Преподобный восседал за письменным столом и сурово смотрел на нас. Наверное, ему казалось, что он прожигает нас взглядом, но ничего грозного, кроме насупленных бровей, я, лично, не увидел. Не проняло, как-то. И чего в нём народ нашёл? Толстая наглая морда. Особенно на фоне худосочных заместителей, сидевших рядом с ним. Прямо, большая тройка, как во времена НКВД, не к ночи будь оно помянуто. Нам присесть, естественно, не предложили, и мы так и остались стоять, переминаясь с ноги на ногу.
– Ну, что скажете? – насладившись молчанием, заговорил Илья.
– А, что говорить-то? – удивился я.
– Мы вчера же тебе сказали, что просто мимо шли! – добавил Гера. – Если бы не зомби, и не зашли бы в это здание.
– Ты как с преподобным разговариваешь? – визгливым голосом заорал тот, с жиденькой бородёнкой.
– Погоди, апостол Геннадий, – остановил его праведный гнев преподобный. – Это заблудшие души. Они сами не ведают, что творят. Видишь, даже божий промысел им неведом.

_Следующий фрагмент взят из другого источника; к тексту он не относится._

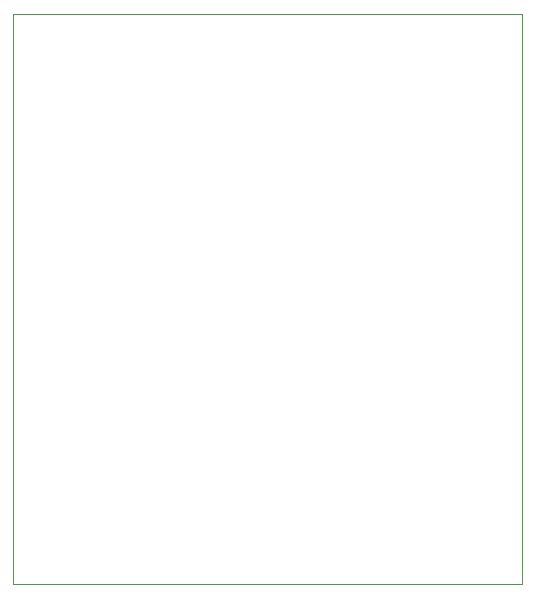
<source format=gbr>
%TF.GenerationSoftware,KiCad,Pcbnew,(6.0.5-0)*%
%TF.CreationDate,2022-06-28T17:28:19+02:00*%
%TF.ProjectId,JeepPCB,4a656570-5043-4422-9e6b-696361645f70,rev?*%
%TF.SameCoordinates,Original*%
%TF.FileFunction,Profile,NP*%
%FSLAX46Y46*%
G04 Gerber Fmt 4.6, Leading zero omitted, Abs format (unit mm)*
G04 Created by KiCad (PCBNEW (6.0.5-0)) date 2022-06-28 17:28:19*
%MOMM*%
%LPD*%
G01*
G04 APERTURE LIST*
%TA.AperFunction,Profile*%
%ADD10C,0.100000*%
%TD*%
G04 APERTURE END LIST*
D10*
X40000000Y-39600000D02*
X83050000Y-39600000D01*
X83050000Y-39600000D02*
X83050000Y-87850000D01*
X83050000Y-87850000D02*
X40000000Y-87850000D01*
X40000000Y-87850000D02*
X40000000Y-39600000D01*
M02*

</source>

– Какой ещё божий промысел? – не понял я.
– Неведомы вам пути Господни! А, ведь, не просто так вас сюда занесло. Побеспокоился Создатель о душах ваших, вот и направил к нам. Вам стоит подумать над тем, что вы небезразличны Богу. Приглянулись чем-то. Значит, нужно отринуть суетное и обратить все свои помыслы на великое Служение.